Patrick Geddes: The French Connection
Until April 18; Scottish National Portrait Gallery, Edinburgh


I never envied the task of the Patrick Geddes exhibition committee: to mount an art exhibition about a man who never made art. Patrick Geddes, active in late 19th and early 20th century Edinburgh, surrounded himself with artists and thinkers, and had an irrepressible energy for making things happen. You can’t point at a picture and say “Geddes made that,” but instead you might explain how Geddes brought the artist into contact with the people, styles, ideas or places which made it what it is.

And therein lies the problem. While Patrick Geddes’s influence lies firmly at the root of the Scots Renascence, the Celtic Revival, and Edinburgh’s contribution to the Arts and Crafts Movement (to name but a few), it is not immediately visible at the surface. Aware of the perils of trying to do too much at once, the six-strong exhibition committee chose to focus exclusively on Geddes’s life-long connections with France.

The show, tucked neatly into that cheerful concourse between the Portrait Gallery’s shop and café, is inevitably top-heavy with documentation and interpretation, but also offers a fascinating array of Scottish and Breton paintings which clearly speak of cross-cultural dialogue.

John Duncan and Charles Mackie were two key Scottish artists in Geddes’s circle, and their works feature in the show alongside that of Gauguin’s follower, the Nabi painter Paul Sérusier, as well as Lucien Pissarro (son of the better known Camille), and even Edouard Vuillard. Common themes recur, such as that of rustic peasants in seasonal tasks, and there are clear stylistic connections, seen in flat, decorative schemes with starkly delineated areas of local colour.
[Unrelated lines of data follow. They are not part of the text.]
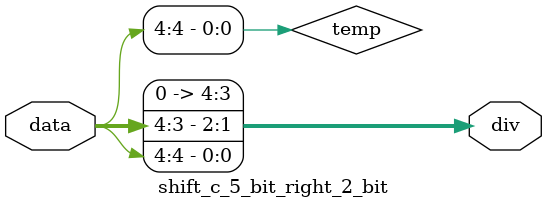
<source format=v>
module shift_c_5_bit_right_2_bit (data, div);
input [4:0] data;
output [4:0] div;
reg [4:0] div;
reg temp;

always @ ( data ) begin
  temp = data[4];
  div = data >> 2;
  div[0] = temp;

end

endmodule // shift_c_5_bit_right_2_bit

</source>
Prime among these is Sérusier’s Apple Picking, whose six serene Breton women take centre stage in the larger of the two exhibition rooms. I would have liked to have seen Gauguin’s Vision after the Sermon borrowed from up the road to complete the set.
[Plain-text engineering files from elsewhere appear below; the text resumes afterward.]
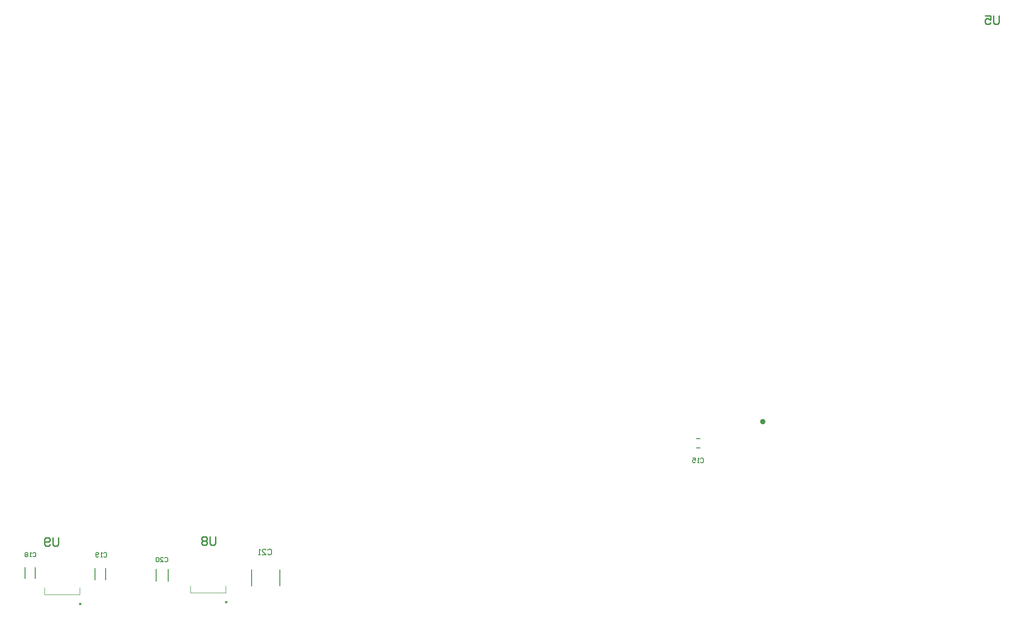
<source format=gbr>
%TF.GenerationSoftware,Altium Limited,Altium Designer,25.8.1 (18)*%
G04 Layer_Color=32896*
%FSLAX45Y45*%
%MOMM*%
%TF.SameCoordinates,56FEC790-4A4F-4F9A-8951-50DBF4044865*%
%TF.FilePolarity,Positive*%
%TF.FileFunction,Legend,Bot*%
%TF.Part,Single*%
G01*
G75*
%TA.AperFunction,NonConductor*%
%ADD40C,0.25400*%
%ADD58C,0.25000*%
%ADD60C,0.10000*%
%ADD61C,0.20000*%
%ADD63C,0.15000*%
%ADD64C,0.50000*%
D40*
X4023338Y4213811D02*
Y4086852D01*
X3997946Y4061460D01*
X3947162D01*
X3921770Y4086852D01*
Y4213811D01*
X3870987Y4086852D02*
X3845595Y4061460D01*
X3794812D01*
X3769420Y4086852D01*
Y4188419D01*
X3794812Y4213811D01*
X3845595D01*
X3870987Y4188419D01*
Y4163027D01*
X3845595Y4137635D01*
X3769420D01*
X6896959Y4228675D02*
Y4101716D01*
X6871567Y4076325D01*
X6820783D01*
X6795392Y4101716D01*
Y4228675D01*
X6744608Y4203283D02*
X6719216Y4228675D01*
X6668433D01*
X6643041Y4203283D01*
Y4177892D01*
X6668433Y4152500D01*
X6643041Y4127108D01*
Y4101716D01*
X6668433Y4076325D01*
X6719216D01*
X6744608Y4101716D01*
Y4127108D01*
X6719216Y4152500D01*
X6744608Y4177892D01*
Y4203283D01*
X6719216Y4152500D02*
X6668433D01*
X21216620Y13766751D02*
Y13639792D01*
X21191228Y13614400D01*
X21140445D01*
X21115053Y13639792D01*
Y13766751D01*
X20962701D02*
X21064268D01*
Y13690575D01*
X21013486Y13715967D01*
X20988094D01*
X20962701Y13690575D01*
Y13639792D01*
X20988094Y13614400D01*
X21038876D01*
X21064268Y13639792D01*
D58*
X4437037Y3001300D02*
G03*
X4437037Y3001300I-12500J0D01*
G01*
X7104037Y3033000D02*
G03*
X7104037Y3033000I-12500J0D01*
G01*
D60*
X3774037Y3171300D02*
Y3301300D01*
Y3171300D02*
X4414037D01*
Y3301300D01*
X7081037Y3203000D02*
Y3333000D01*
X6441037Y3203000D02*
X7081037D01*
X6441037D02*
Y3333000D01*
D61*
X5815337Y3420600D02*
Y3640600D01*
X6030337Y3420600D02*
Y3640600D01*
X7555137Y3334800D02*
Y3624800D01*
X8075137Y3334800D02*
Y3624800D01*
X3605147Y3464010D02*
Y3673390D01*
X3414527Y3464010D02*
Y3673390D01*
X15682500Y6027500D02*
X15752499D01*
X15682500Y5857500D02*
X15752499D01*
X4887847Y3446010D02*
Y3655390D01*
X4697227Y3446010D02*
Y3655390D01*
X7852484Y3985823D02*
X7869145Y4002484D01*
X7902468D01*
X7919129Y3985823D01*
Y3919178D01*
X7902468Y3902516D01*
X7869145D01*
X7852484Y3919178D01*
X7752516Y3902516D02*
X7819161D01*
X7752516Y3969161D01*
Y3985823D01*
X7769177Y4002484D01*
X7802500D01*
X7819161Y3985823D01*
X7719193Y3902516D02*
X7685871D01*
X7702532D01*
Y4002484D01*
X7719193Y3985823D01*
D63*
X5968316Y3836658D02*
X5981645Y3849987D01*
X6008303D01*
X6021632Y3836658D01*
Y3783342D01*
X6008303Y3770013D01*
X5981645D01*
X5968316Y3783342D01*
X5888342Y3770013D02*
X5941658D01*
X5888342Y3823329D01*
Y3836658D01*
X5901671Y3849987D01*
X5928329D01*
X5941658Y3836658D01*
X5861684D02*
X5848355Y3849987D01*
X5821697D01*
X5808368Y3836658D01*
Y3783342D01*
X5821697Y3770013D01*
X5848355D01*
X5861684Y3783342D01*
Y3836658D01*
X4853964Y3927445D02*
X4867293Y3940774D01*
X4893951D01*
X4907280Y3927445D01*
Y3874129D01*
X4893951Y3860800D01*
X4867293D01*
X4853964Y3874129D01*
X4827306Y3860800D02*
X4800648D01*
X4813977D01*
Y3940774D01*
X4827306Y3927445D01*
X4760661Y3874129D02*
X4747331Y3860800D01*
X4720673D01*
X4707344Y3874129D01*
Y3927445D01*
X4720673Y3940774D01*
X4747331D01*
X4760661Y3927445D01*
Y3914116D01*
X4747331Y3900787D01*
X4707344D01*
X3561652Y3929158D02*
X3574981Y3942487D01*
X3601639D01*
X3614968Y3929158D01*
Y3875842D01*
X3601639Y3862513D01*
X3574981D01*
X3561652Y3875842D01*
X3534994Y3862513D02*
X3508336D01*
X3521665D01*
Y3942487D01*
X3534994Y3929158D01*
X3468348D02*
X3455019Y3942487D01*
X3428361D01*
X3415032Y3929158D01*
Y3915829D01*
X3428361Y3902500D01*
X3415032Y3889171D01*
Y3875842D01*
X3428361Y3862513D01*
X3455019D01*
X3468348Y3875842D01*
Y3889171D01*
X3455019Y3902500D01*
X3468348Y3915829D01*
Y3929158D01*
X3455019Y3902500D02*
X3428361D01*
X15759152Y5654158D02*
X15772481Y5667487D01*
X15799139D01*
X15812468Y5654158D01*
Y5600842D01*
X15799139Y5587513D01*
X15772481D01*
X15759152Y5600842D01*
X15732494Y5587513D02*
X15705835D01*
X15719164D01*
Y5667487D01*
X15732494Y5654158D01*
X15612532Y5667487D02*
X15665848D01*
Y5627500D01*
X15639191Y5640829D01*
X15625861D01*
X15612532Y5627500D01*
Y5600842D01*
X15625861Y5587513D01*
X15652519D01*
X15665848Y5600842D01*
D64*
X16921899Y6335800D02*
G03*
X16921899Y6335800I-25000J0D01*
G01*
%TF.MD5,c29907feb11cf0d3a917deb59f0d25c4*%
M02*

</source>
Equally, it would have been pleasing to see some of the richly decorative embroideries of Phoebe Anna Traquair (another of Geddes’s circle) hung next to John Duncan’s mural designs for Pitreavie Castle. Duncan and Mackie did a great number of murals at Ramsay Garden, Geddes’s intellectual colony near Edinburgh Castle, but it is a disappointment to find that these are only represented by post-card sized reproductions.
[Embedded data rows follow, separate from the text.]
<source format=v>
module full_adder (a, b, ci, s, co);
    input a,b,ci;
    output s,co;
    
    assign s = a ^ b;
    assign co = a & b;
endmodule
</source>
The display cases, video and wall panels bring Geddes’s summer meetings to life, where men and women from Scotland and beyond shared their thoughts on philosophy, geography, language and culture, in what must have been a liberating intellectual environment. There are four display cabinets in all, the contents of which will no doubt make a fascinating book (due out in April), but this amount of correspondence and printed material inevitably leads to fatigue in even the most dedicated of visitors.

Nonetheless, the show successfully makes a connection between the French artists and their Scottish contemporaries, and establishes Geddes as the link between them. The overall design is elegant, and given the tough challenge they faced, the curators have done a fairly remarkable job in telling the story of Geddes and his French Connection.